### [Problems]
[a] In the text on family offices in the region, translate this sentence into Spanish: "There is no one-size-fits-all for the family office space, as every family has different situations, needs and expectations."
[b] In the text on family offices in the region, what new structure option does Singapore have?
[c] Write the next part of the text on family offices in the region, picking up after its final sentence.

### [Text provided]
▬▬▬▬▬▬▬▬▬▬
Some are starting out, some are moving back to the region
Clients for the family offices in the region are both HNWIs and their families that are new to the concept of the family office but which have sufficient wealth to merit working through an MFO, and also other Middle Eastern families that have been working through offshore MFOs but which are happy to move some or all of their assets or structures back to the region.
Remember – every situation is unique
There is no one-size-fits-all for the family office space, as every family has different situations, needs and expectations. All services must be tailored to them, with providers making sure they fully understand the remit required.
Building the capital – from all aspects
The rise of the family office is not solely driven by financial capital preservation and management. It is also about family social capital, family governance and family values, all of which are vital to the longevity of the family’s wealth and its integrity.
The inter-generational wealth shift is playing a major part
The growth of the family office market growth can be seen in the context of the massive inter-generational wealth transfer taking place globally, and also most certainly in the GCC and wide Muslim countries. Structures for holding, preserving, growing and later transferring wealth are therefore ever more essential.
Keep the lines of communication open
The issues wealthy families face are not new, even if each family’s situation is unique. The vital element for all families and the wealth management experts who service their needs is to build and retain the most open and positive communication possible.
The Discussion
The highly timely and topical discussion began with an expert observing that the Dubai government and the Dubai International Financial Centre (DIFC) had been working energetically and with purpose to encourage and to develop the wealth management community. He noted that from a planning perspective, and from an economic substance viewpoint, residency in Dubai is as competitive, if not more so, than many other jurisdictions today.
“When you compare Singapore to UAE, we now have almost all the possible sophisticated options for structures available, but at the same time, we still need to catch up further. So for example Singapore has the new variable capital company option, and setting up a unit trust there is rather a long and expensive proposition. Residency is certainly much easier here than in Singapore, so creating substance here is easier. There are some solid advantages that the UAE has today.”
Another panellist highlighted how within the region there is also plenty of competition to be the best international financial centre, as well as to be competitive with other centres around the world. “And this combined with relative ease of residence here is greatly helping the UAE position itself as a hub for family offices. However, the geopolitical situation of the region will always have an influence, although relative to some of the other countries in the region, for example Lebanon, it is more appealing, and Dubai, for example, is a great base for overseeing business and other interests in the region, rather than going further afield.”
Drivers for growth
A panellist put his finger on the drivers for the growth of the family office space in the region. Aside from the rapid expansion of private wealth, there is a great need for formalisation of family wealth, for preservation and for succession planning, with principals/founders/patriarchs often needing to be dragged into this partly by the younger generations, or truly recognising those needs. And there is the need in the region for deleveraging, where many families have long-term assets, but suffer from short-term illiquidity pressures.
▬▬▬▬▬▬▬▬▬▬
### [Information shown]
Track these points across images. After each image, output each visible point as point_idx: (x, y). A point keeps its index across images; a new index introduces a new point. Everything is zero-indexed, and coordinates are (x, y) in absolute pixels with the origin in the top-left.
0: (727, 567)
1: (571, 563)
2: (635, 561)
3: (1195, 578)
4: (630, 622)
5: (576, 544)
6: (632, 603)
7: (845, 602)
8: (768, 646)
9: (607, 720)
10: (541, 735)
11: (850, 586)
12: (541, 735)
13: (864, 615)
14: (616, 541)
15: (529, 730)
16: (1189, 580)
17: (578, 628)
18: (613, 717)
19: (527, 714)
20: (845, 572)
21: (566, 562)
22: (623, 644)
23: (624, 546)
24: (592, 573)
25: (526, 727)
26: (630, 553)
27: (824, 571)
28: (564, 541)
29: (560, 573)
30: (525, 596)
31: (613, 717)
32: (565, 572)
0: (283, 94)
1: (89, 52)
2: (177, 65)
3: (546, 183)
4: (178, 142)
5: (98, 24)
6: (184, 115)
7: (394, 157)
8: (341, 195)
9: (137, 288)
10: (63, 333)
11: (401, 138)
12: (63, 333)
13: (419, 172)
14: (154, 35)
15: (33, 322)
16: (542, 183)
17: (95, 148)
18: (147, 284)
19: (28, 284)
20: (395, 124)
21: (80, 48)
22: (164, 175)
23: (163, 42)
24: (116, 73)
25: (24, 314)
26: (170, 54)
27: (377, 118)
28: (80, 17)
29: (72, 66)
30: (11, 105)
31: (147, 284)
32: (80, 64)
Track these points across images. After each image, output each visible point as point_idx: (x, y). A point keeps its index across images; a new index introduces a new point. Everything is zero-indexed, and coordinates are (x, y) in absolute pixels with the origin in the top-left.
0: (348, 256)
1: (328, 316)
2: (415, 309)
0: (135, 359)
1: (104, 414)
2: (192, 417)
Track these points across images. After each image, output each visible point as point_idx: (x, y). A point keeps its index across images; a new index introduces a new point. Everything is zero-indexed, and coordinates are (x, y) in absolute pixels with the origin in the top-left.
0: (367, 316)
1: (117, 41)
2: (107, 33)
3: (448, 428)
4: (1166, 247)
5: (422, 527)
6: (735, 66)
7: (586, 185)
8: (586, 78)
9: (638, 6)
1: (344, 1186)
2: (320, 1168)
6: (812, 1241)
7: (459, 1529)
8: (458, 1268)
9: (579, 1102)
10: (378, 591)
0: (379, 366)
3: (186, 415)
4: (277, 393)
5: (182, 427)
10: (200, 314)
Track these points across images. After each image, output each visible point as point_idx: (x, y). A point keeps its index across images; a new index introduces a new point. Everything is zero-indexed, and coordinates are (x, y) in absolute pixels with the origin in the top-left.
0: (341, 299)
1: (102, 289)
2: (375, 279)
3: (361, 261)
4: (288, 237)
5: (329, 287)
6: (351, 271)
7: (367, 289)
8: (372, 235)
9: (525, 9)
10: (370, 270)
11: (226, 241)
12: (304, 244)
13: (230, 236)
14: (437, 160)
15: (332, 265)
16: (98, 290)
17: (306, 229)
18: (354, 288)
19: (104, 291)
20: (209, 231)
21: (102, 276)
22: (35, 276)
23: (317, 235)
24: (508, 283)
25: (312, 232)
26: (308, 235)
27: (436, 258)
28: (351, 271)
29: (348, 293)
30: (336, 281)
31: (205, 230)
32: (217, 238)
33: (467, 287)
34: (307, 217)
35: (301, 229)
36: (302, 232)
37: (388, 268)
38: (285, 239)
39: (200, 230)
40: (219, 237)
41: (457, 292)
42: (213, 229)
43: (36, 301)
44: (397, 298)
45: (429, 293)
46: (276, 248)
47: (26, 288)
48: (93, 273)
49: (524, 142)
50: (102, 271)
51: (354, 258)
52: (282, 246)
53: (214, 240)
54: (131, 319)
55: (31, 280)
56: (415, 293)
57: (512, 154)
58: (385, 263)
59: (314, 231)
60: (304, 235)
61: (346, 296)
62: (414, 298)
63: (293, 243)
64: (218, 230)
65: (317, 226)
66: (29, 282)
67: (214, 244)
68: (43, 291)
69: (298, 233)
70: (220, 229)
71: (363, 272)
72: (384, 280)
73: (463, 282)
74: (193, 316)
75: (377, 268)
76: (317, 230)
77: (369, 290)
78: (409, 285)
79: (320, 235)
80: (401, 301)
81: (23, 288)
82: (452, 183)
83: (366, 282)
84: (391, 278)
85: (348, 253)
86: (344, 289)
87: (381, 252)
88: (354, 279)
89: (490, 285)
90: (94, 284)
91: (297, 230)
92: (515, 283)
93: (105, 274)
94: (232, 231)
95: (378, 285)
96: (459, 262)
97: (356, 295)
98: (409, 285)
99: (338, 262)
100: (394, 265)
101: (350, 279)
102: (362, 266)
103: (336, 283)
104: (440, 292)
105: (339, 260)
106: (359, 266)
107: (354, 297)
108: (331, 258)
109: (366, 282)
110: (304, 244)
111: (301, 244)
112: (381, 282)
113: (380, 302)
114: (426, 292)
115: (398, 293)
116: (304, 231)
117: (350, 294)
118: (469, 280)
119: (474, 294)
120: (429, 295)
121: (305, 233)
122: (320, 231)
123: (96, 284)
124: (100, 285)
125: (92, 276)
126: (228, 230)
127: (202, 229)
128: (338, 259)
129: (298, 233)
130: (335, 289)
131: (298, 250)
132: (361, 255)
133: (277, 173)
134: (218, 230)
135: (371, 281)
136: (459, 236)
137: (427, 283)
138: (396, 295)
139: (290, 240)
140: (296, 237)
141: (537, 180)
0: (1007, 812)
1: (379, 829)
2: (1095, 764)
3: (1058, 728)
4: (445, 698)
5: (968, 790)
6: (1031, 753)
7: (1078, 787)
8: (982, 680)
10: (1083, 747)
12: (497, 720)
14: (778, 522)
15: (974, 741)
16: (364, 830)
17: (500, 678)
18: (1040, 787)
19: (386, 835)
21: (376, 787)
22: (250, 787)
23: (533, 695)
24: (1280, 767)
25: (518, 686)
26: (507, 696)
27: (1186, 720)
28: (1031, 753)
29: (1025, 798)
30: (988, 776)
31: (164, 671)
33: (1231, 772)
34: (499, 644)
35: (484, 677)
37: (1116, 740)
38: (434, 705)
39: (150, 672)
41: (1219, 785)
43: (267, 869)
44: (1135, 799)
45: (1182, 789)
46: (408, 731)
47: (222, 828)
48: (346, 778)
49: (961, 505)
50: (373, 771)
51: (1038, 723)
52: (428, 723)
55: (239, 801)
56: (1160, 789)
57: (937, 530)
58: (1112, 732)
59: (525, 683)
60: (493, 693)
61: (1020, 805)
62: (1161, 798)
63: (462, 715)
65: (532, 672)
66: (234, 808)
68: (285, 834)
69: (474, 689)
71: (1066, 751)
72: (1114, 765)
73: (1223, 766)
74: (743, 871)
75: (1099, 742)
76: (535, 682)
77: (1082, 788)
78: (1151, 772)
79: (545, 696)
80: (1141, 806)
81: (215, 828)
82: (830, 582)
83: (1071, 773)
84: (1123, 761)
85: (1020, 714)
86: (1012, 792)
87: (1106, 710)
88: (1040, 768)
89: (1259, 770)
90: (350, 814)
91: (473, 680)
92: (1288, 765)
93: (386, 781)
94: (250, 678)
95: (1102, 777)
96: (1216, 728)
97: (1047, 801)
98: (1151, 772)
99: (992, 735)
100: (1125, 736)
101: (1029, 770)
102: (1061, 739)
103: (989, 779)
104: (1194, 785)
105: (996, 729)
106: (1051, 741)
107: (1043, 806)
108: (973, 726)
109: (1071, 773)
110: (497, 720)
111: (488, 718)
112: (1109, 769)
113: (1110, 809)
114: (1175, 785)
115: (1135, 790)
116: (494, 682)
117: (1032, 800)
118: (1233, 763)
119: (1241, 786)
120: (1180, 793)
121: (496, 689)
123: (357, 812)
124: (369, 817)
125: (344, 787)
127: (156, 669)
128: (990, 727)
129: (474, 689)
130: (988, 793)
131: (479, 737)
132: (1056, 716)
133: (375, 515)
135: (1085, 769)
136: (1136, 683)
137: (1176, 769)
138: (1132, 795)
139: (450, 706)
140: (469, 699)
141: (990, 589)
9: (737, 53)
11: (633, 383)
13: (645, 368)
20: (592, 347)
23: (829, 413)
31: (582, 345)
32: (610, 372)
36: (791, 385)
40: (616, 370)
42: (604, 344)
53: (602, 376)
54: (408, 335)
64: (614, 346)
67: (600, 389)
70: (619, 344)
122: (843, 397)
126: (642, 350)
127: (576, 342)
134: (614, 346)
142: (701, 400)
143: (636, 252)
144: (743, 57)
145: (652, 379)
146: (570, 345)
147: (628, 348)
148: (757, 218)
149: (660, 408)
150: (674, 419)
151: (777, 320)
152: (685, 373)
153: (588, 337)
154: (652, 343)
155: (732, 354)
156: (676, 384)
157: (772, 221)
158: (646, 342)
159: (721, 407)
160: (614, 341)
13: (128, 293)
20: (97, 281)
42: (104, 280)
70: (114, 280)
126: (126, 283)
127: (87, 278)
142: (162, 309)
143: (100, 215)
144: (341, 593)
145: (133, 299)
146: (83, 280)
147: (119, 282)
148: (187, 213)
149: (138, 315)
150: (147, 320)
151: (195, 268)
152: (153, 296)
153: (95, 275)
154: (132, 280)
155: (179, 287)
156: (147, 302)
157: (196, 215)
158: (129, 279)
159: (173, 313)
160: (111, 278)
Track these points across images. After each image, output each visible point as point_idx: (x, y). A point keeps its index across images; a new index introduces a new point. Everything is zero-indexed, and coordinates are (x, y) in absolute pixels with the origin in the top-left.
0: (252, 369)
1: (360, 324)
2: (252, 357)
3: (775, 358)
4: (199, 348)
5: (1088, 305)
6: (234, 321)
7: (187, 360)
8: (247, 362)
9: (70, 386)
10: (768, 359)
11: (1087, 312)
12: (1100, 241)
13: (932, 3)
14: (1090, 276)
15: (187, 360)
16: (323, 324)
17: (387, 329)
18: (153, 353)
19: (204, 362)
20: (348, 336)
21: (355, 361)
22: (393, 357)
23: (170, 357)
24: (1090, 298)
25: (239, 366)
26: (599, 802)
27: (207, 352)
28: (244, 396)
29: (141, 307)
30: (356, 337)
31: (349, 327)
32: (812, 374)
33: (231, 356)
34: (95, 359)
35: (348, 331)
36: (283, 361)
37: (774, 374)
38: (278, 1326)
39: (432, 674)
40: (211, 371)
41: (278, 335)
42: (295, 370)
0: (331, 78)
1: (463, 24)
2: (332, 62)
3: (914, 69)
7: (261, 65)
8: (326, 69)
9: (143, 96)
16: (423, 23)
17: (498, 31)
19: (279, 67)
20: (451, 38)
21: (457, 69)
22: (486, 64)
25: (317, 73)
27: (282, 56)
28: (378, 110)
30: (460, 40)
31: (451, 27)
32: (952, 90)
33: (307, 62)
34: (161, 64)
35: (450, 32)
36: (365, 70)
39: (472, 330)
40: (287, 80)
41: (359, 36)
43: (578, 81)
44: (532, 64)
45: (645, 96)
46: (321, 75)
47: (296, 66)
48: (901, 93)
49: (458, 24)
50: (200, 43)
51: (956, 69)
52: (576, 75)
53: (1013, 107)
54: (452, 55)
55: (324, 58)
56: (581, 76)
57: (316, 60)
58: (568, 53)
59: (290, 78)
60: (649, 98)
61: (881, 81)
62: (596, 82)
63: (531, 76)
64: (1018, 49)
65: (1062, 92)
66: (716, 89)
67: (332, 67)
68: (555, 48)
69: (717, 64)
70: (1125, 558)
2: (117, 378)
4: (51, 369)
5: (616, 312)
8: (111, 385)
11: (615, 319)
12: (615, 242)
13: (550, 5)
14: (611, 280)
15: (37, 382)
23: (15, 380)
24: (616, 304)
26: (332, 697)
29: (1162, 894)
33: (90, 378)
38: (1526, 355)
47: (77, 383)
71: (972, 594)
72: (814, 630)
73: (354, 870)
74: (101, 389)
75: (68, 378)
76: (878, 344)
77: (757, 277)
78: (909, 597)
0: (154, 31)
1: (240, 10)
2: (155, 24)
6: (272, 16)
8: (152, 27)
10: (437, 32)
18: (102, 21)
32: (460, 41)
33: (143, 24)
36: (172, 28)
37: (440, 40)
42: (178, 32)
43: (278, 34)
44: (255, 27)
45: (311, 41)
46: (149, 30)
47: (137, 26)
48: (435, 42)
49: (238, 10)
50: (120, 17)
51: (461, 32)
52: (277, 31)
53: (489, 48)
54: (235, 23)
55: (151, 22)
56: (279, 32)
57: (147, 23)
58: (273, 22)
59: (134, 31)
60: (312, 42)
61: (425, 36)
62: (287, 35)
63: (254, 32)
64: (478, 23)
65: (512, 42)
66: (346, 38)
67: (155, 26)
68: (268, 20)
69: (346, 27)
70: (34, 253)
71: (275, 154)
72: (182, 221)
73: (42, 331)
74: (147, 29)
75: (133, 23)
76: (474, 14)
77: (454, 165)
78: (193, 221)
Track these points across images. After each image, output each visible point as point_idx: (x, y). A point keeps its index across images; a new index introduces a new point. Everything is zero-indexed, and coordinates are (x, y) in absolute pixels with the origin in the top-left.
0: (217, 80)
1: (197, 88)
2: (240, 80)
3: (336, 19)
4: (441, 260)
▬▬▬▬▬▬▬▬▬▬
### [Results for each task]
[a] No existe una fórmula única para el ámbito de las oficinas familiares, ya que cada familia tiene situaciones, necesidades y expectativas distintas.

[b] The variable capital company option.

[c]
An expert reported that his firm was working currently on the creation of eight family offices, starting from the concept and vision, and then working through the infrastructure and legalities. “Actually,” he explained, “all these family offices are for Saudi families and will not actually touch their international investments from the UAE, those will all be handled through Switzerland or London, or even Singapore.”
“As the provider of trust services,” came another voice, “from my point of view Dubai has all the ingredients to become an important venue for family offices, and if we look at the success of London, Liechtenstein, or Switzerland, clients are looking for stable banks, for good lawyers, good trust companies and for good accountants who are really used to work with international players. In short, Dubai has many of the right ingredients to be successful in this area today.”
More appeals in the GCC
Another view came from a panellist who noted that he had brought the first family office to Dubai, from Saudi Arabia, when the DIFC was first working to attract such operations. “At that time,” he recalled, “our trusts were in the Channel Islands, our global custodian was in Switzerland, but we moved here because it is very close to the region where the family was based, and secondly it was providing us common law protection which was being offered by the other jurisdictions.”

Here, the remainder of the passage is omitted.